Enter Goji the smart lock

The US consumer Electronics Show  (CES) 2014 was all about smart, smart appliances, smart watches, smart bracelets and even smart door locks, the brain child of Gabriel Bestard-Ribas who was tired of the keys in his pocket scratching the screen of his smartphone. The only way to keep that from happening, he thought was to combine the two.

smart lockBestard-Ribas, founder and chief executive of San Francisco startup Goji, said at CES 2014 his keys were always scratching his phone so he wondered why they could not be built in.

He went on to create what he called 'Goji' smart lock that would not only get unlocked when it sensed the user's smartphone near it, but would also greet them by their name.

The contraption works through Bluetooth connectivity. Once users had Goji smart lock installed on their door and a free app on their smartphone, they were all set to lock away the door of one's room / cabinet / locker and keep one's possessions out of reach of intruders. And on return, the lock sensed the smartphone and unlocked the door automatically.
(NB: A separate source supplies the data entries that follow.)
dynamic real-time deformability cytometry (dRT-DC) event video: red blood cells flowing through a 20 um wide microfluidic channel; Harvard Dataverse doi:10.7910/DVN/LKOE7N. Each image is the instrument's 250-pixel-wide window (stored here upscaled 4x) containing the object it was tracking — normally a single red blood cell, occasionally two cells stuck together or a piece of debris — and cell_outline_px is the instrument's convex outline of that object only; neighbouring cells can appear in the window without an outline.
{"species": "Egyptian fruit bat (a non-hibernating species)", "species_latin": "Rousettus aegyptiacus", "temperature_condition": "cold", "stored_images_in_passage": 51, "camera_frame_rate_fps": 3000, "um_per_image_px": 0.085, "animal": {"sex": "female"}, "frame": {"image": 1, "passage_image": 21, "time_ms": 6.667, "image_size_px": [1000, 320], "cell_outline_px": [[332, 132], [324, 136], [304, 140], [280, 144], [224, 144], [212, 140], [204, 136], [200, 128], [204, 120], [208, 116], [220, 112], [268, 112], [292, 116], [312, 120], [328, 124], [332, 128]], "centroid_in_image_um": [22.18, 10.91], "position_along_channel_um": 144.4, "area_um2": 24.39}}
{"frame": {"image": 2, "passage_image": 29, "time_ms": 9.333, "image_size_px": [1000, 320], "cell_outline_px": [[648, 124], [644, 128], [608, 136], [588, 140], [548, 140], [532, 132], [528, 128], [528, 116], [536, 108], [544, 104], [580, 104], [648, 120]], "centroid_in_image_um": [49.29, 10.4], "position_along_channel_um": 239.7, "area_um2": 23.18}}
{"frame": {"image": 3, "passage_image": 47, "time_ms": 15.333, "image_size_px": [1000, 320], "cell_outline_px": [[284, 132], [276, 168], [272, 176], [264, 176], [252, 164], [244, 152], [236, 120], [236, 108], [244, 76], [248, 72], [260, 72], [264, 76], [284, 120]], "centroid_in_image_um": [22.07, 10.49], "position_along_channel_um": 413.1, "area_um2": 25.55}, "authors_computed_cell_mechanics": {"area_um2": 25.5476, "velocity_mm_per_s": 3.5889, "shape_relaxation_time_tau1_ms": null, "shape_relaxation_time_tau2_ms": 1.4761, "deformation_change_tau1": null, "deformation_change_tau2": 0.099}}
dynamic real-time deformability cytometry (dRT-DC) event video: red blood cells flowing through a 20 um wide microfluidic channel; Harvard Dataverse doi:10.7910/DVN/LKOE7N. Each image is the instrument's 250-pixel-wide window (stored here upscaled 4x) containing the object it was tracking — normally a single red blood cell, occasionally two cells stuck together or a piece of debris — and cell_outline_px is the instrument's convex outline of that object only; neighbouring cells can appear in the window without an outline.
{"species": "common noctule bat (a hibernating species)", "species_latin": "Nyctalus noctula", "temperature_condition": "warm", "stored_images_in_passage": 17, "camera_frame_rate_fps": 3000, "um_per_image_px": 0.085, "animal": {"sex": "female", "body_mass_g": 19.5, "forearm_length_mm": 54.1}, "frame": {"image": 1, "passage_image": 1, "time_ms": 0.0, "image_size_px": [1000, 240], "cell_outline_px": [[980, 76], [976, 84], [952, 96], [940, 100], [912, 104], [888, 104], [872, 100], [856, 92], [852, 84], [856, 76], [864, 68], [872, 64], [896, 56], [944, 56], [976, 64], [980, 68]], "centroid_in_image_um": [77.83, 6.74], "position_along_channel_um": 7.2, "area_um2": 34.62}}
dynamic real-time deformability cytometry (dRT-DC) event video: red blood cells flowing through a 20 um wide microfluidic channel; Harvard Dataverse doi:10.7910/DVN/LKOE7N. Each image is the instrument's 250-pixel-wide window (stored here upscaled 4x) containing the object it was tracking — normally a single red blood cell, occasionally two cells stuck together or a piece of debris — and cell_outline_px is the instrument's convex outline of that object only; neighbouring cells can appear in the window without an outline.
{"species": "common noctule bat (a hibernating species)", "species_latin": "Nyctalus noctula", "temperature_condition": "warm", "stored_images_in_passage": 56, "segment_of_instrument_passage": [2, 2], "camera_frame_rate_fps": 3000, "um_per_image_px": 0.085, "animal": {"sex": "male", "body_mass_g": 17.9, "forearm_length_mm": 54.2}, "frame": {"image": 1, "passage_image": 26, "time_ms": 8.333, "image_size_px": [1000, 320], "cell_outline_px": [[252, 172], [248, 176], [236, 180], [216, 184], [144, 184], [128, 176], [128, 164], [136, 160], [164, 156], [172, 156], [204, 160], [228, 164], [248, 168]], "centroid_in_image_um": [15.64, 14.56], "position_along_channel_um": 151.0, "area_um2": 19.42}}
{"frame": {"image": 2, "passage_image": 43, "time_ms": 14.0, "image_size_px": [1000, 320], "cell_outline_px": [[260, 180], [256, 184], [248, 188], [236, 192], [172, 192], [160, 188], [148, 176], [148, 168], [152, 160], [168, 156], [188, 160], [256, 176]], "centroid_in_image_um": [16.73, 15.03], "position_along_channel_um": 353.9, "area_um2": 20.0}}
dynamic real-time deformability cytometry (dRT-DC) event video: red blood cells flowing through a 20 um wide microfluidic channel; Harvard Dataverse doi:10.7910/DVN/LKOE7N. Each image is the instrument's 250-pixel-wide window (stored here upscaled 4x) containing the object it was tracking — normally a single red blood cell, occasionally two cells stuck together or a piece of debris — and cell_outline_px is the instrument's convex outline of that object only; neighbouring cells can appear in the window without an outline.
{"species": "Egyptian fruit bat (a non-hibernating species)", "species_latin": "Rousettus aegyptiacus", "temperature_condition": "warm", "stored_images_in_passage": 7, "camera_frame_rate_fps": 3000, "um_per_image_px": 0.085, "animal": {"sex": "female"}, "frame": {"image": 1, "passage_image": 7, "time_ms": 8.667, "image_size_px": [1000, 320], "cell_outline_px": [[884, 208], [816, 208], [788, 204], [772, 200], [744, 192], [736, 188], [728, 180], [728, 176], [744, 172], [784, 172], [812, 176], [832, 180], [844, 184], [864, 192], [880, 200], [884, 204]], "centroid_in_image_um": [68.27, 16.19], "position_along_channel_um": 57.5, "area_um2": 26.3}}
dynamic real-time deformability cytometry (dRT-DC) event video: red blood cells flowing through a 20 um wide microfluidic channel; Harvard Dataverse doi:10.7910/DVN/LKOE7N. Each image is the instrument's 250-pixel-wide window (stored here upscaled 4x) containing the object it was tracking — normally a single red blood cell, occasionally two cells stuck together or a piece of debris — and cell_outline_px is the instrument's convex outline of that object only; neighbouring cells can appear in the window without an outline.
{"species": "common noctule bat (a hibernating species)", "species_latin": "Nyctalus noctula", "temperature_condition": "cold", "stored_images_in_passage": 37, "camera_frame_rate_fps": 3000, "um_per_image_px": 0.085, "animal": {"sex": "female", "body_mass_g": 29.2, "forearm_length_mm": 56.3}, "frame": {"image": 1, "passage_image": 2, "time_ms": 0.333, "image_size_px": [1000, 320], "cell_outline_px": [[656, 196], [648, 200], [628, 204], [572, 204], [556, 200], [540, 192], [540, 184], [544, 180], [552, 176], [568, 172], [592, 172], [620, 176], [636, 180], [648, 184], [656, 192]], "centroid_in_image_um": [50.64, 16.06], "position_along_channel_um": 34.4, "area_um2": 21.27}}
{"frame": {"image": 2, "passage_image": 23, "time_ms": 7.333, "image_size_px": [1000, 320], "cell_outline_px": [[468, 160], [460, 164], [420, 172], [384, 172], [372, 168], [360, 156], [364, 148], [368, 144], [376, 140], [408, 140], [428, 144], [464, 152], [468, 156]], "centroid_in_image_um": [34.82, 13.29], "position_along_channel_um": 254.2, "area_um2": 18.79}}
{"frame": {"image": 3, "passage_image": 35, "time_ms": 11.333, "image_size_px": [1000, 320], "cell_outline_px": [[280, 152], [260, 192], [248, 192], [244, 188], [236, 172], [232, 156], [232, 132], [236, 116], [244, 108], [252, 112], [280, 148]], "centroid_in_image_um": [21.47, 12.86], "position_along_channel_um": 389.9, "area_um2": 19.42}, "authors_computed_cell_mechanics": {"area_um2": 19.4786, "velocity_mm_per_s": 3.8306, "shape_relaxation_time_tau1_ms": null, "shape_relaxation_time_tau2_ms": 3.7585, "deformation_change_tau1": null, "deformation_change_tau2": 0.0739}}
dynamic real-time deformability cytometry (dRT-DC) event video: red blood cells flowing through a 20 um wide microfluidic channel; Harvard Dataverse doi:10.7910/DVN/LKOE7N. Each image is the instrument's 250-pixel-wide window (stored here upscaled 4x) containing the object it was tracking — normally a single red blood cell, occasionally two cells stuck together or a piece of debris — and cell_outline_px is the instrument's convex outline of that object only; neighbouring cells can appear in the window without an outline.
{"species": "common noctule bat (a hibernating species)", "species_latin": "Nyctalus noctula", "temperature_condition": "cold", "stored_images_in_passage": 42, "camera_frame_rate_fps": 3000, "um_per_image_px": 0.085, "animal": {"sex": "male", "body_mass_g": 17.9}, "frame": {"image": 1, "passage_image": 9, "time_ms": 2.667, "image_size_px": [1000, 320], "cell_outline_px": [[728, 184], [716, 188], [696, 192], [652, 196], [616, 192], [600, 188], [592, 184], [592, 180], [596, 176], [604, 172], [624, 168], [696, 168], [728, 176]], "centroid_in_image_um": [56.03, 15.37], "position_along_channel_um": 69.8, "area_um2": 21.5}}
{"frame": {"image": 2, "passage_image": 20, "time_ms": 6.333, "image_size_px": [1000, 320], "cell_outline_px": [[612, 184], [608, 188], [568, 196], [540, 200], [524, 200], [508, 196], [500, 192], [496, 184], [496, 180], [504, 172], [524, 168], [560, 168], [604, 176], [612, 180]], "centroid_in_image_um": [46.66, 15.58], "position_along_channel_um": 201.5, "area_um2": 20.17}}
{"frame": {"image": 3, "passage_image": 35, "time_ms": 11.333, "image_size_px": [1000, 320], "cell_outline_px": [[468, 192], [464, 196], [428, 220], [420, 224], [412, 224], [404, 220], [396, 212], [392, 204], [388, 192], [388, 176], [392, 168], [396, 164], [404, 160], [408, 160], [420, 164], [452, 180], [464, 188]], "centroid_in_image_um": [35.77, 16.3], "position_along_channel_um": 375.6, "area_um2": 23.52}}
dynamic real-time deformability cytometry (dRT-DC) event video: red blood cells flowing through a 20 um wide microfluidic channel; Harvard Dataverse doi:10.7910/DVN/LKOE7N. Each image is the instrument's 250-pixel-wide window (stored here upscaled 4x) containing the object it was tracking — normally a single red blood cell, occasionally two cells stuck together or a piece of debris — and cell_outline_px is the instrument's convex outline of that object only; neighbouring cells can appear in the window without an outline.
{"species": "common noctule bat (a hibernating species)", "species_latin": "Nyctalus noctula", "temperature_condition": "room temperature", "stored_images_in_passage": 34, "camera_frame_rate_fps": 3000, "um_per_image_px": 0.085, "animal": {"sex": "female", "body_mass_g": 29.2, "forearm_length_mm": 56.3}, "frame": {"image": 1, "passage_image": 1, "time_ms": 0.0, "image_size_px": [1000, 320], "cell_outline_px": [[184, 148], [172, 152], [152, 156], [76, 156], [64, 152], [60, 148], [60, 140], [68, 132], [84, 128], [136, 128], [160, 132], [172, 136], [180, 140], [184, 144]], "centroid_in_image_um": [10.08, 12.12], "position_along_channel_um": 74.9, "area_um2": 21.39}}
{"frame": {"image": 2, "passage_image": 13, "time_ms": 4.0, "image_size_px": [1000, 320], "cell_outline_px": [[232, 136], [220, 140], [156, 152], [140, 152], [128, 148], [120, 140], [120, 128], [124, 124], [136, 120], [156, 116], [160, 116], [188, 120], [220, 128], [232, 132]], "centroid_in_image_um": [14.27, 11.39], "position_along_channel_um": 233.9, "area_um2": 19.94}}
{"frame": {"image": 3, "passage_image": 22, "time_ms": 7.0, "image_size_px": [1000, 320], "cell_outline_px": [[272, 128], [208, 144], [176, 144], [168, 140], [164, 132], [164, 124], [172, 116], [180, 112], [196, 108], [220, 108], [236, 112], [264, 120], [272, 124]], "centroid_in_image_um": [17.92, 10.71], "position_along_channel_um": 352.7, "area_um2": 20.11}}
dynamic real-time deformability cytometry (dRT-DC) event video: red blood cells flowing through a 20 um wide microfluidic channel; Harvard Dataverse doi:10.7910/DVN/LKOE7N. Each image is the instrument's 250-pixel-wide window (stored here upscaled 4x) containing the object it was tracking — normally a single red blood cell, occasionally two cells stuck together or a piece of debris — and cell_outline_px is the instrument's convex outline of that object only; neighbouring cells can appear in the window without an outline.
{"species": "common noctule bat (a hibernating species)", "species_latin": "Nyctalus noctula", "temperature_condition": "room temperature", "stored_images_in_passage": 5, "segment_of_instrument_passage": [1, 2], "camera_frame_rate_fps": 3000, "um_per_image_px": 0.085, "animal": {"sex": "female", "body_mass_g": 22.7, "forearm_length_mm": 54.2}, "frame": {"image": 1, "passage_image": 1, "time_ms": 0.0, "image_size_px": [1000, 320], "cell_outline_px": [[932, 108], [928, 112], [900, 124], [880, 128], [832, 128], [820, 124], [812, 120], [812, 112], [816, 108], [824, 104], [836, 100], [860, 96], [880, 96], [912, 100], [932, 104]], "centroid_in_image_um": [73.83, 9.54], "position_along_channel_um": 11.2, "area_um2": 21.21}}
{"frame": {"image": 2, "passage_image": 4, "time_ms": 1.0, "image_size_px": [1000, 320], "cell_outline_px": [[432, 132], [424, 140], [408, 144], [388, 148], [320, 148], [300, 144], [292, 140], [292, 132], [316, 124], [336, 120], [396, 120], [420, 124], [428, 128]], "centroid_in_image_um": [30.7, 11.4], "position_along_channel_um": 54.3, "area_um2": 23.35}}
But that is not all, the Goji lock also comes with a built-in camera that snapped pictures of all those who came while the owner was away.

The invention fuses mobile internet technology with centuries-old lock mechanics. A free Goji application installed in smartphones uses Bluetooth connectivity and allows the clock to detect whether a person was in the vicinity and, whether the individual was a resident or someone who had a "digital key".

On authentic identification a personalised welcome message is displayed and the door is opened.

Images of visitors as also alerts regarding entry are sent to smartphones of residents over  home wireless internet connections.

According to Bestard-Ribas, it was about allowing one to feel confident and have control over one's home access. He added, losing keys or handing them to someone who left one's sight was all too common an experience, and it was not possible to know if copies had been made.

Temporary digital keys, with restriction over set time periods, could be e-mailed to house cleaners, dog walkers or others who might need to visit homes. The locks come with a price tag of $299 and would be available online from March.